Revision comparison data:
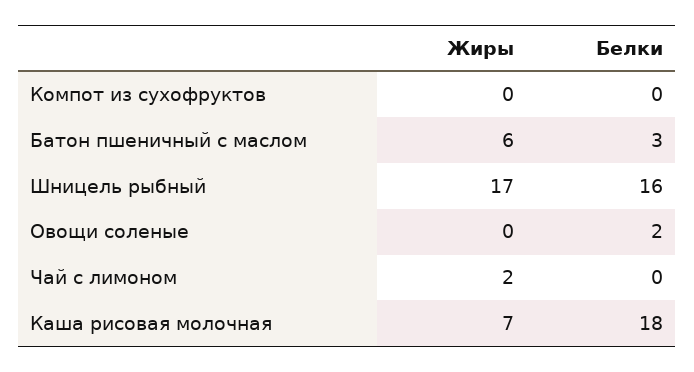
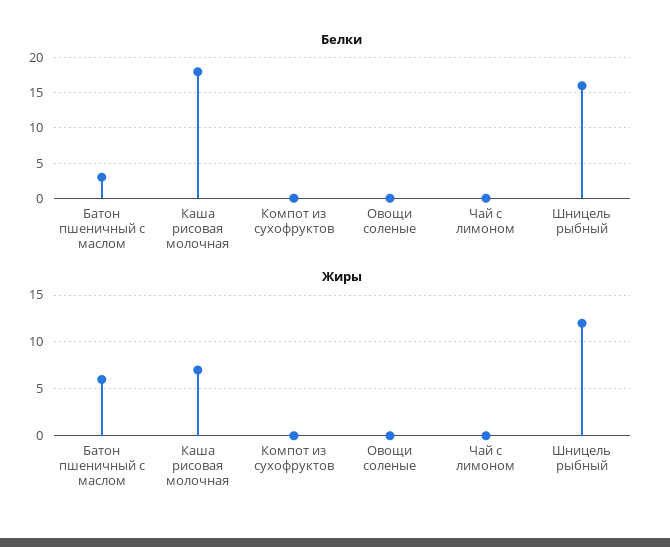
  {
    "Жиры": {
      "Компот из сухофруктов": 0,
      "Батон пшеничный с маслом": 6,
-     "Шницель рыбный": 17,
+     "Шницель рыбный": 12,
      "Овощи соленые": 0,
-     "Чай с лимоном": 2,
+     "Чай с лимоном": 0,
      "Каша рисовая молочная": 7
    },
    "Белки": {
      "Компот из сухофруктов": 0,
      "Батон пшеничный с маслом": 3,
      "Шницель рыбный": 16,
-     "Овощи соленые": 2,
+     "Овощи соленые": 0,
      "Чай с лимоном": 0,
      "Каша рисовая молочная": 18
    }
  }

» **DIRECTIONS**
Provide only the count of lines above in which the word "Батон" occurs.

» **ANSWER TO THIS PROBLEM**
2